Each manager develops his own method. “The financial markets, in their mechanics, have changed” in their approach and their reaction, thanks to “new products and new flows”, which lead to “movements with crazy amplitudes”, underlines Léonard Cohen, president and head of management of Ginjer AM.

The company has designed its own “risk matrix”, which advises this or that investment, sometimes even going against the grain of a collective intuition on the market, he explains. However, traditional analysis remains necessary in addition to this use of matrices.

For these managers, access to as much information as possible is therefore key. The financial markets are full of them. “A lot of data is public, but if we want to recover the order book to the millisecond”, that is to say all the transactions carried out on the markets, “it costs millions of euros, both for buy them only to process them,” notes Michael Benzaquen, a researcher from the world of physics who works at Capital Fund Management.

This fund, which claims $10 billion under management, has “more than a hundred” computer scientists, or nearly a third of the workforce, to integrate this information, as well as around 80 researchers.

With this strike force, “we are able to see more things” on the markets than the stock exchange operator Euronext, assures Michael Benzaquen.

Two Nobel Prizes

The quantitative technique is used in particular by hedge fundslarge, essentially American funds that do not hesitate to take risky bets and are not subject to the same transparency obligations as other types of investment funds.

Mathematical formulas are used to model the market in order to better predict its reactions and anticipate variations. With this, the model “detects a market inefficiency and attempts to exploit it” to profit from it, explains Stéphane Levy.
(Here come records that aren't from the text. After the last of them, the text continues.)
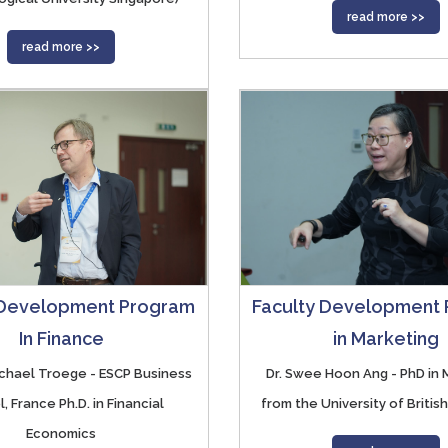
read more >>
read more >>
 Development Program
Faculty Development
In Finance
in Marketing
Michael Troege - ESCP Business
Dr. Swee Hoon Ang - PhD in 
, France Ph.D. in Financial
from the University of Britis
Economics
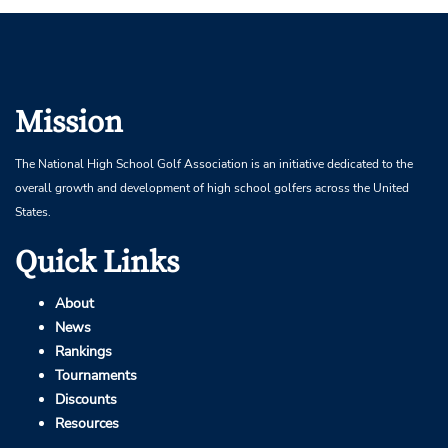
Mission
The National High School Golf Association is an initiative dedicated to the
overall growth and development of high school golfers across the United
States.
Quick Links
About
News
Rankings
Tournaments
Discounts
Resources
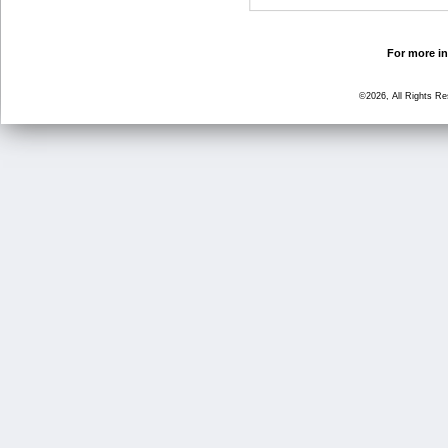
For more in
©2026, All Rights R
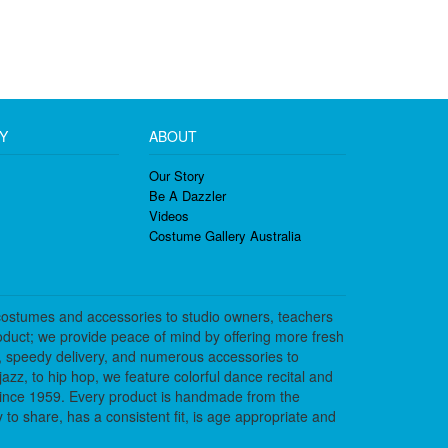
Y
ABOUT
Our Story
Be A Dazzler
Videos
Costume Gallery Australia
costumes and accessories to studio owners, teachers
duct; we provide peace of mind by offering more fresh
, speedy delivery, and numerous accessories to
azz, to hip hop, we feature colorful dance recital and
since 1959. Every product is handmade from the
to share, has a consistent fit, is age appropriate and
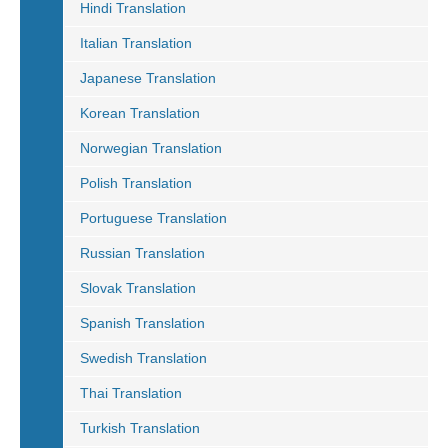
Hindi Translation
Italian Translation
Japanese Translation
Korean Translation
Norwegian Translation
Polish Translation
Portuguese Translation
Russian Translation
Slovak Translation
Spanish Translation
Swedish Translation
Thai Translation
Turkish Translation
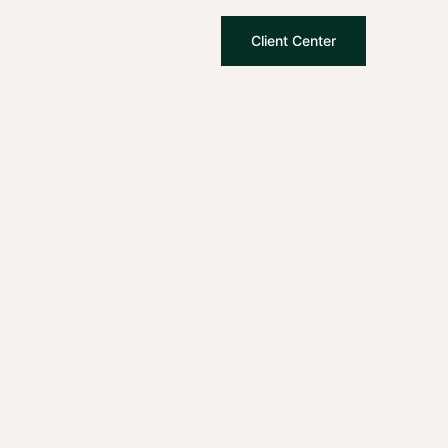
Client Center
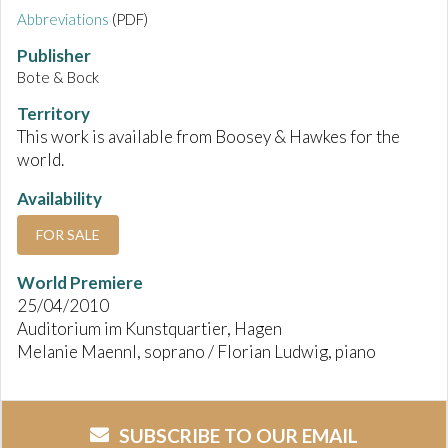
Abbreviations
(PDF)
Publisher
Bote & Bock
Territory
This work is available from Boosey & Hawkes for the
world.
Availability
FOR SALE
World Premiere
25/04/2010
Auditorium im Kunstquartier, Hagen
Melanie Maennl, soprano / Florian Ludwig, piano
SUBSCRIBE TO OUR EMAIL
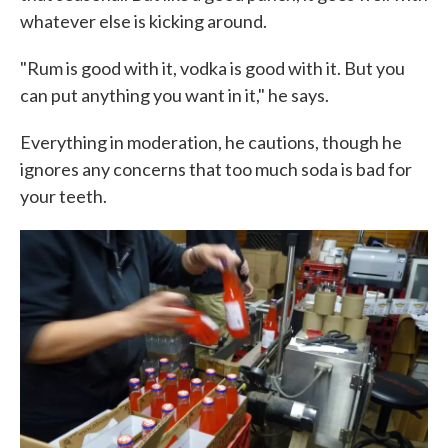
whatever else is kicking around.
"Rum is good with it, vodka is good with it. But you
can put anything you want in it," he says.
Everything in moderation, he cautions, though he
ignores any concerns that too much soda is bad for
your teeth.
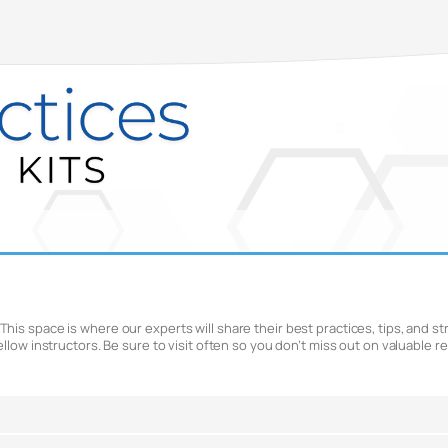
is space is where our experts will share their best practices, tips, and str
ellow instructors. Be sure to visit often so you don’t miss out on valuable 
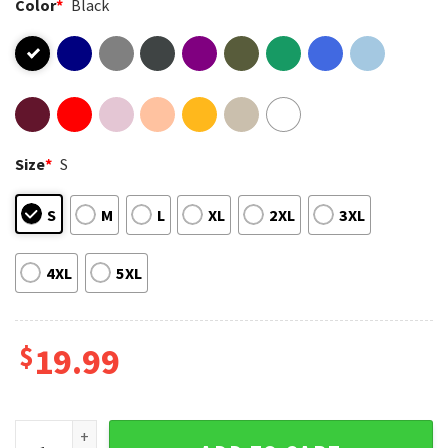
Color
*
Black
Size
*
S
S
M
L
XL
2XL
3XL
4XL
5XL
$
19.99
Baltimore Ravens NFL Jam Ray Lewis Ed Reed T-Shirt quanti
The main risk of this strategy is not integrating the right parameters into the calculations. In 1998, the LTCM fund came close to collapse during the Russian financial crisis despite the presence among its directors of two Nobel Prize winners in economics, Robert Merton and Myron Scholes. He had to be rescued urgently to avoid a domino effect.

In 2024, these funds are also in the sights of the Chinese authorities, who are tightening their control over financial market players. The “Quant” fund Ningbo Lingjun was suspended from the Shanghai and Shenzen stock exchanges in mid-February after selling a lot of shares in a short time.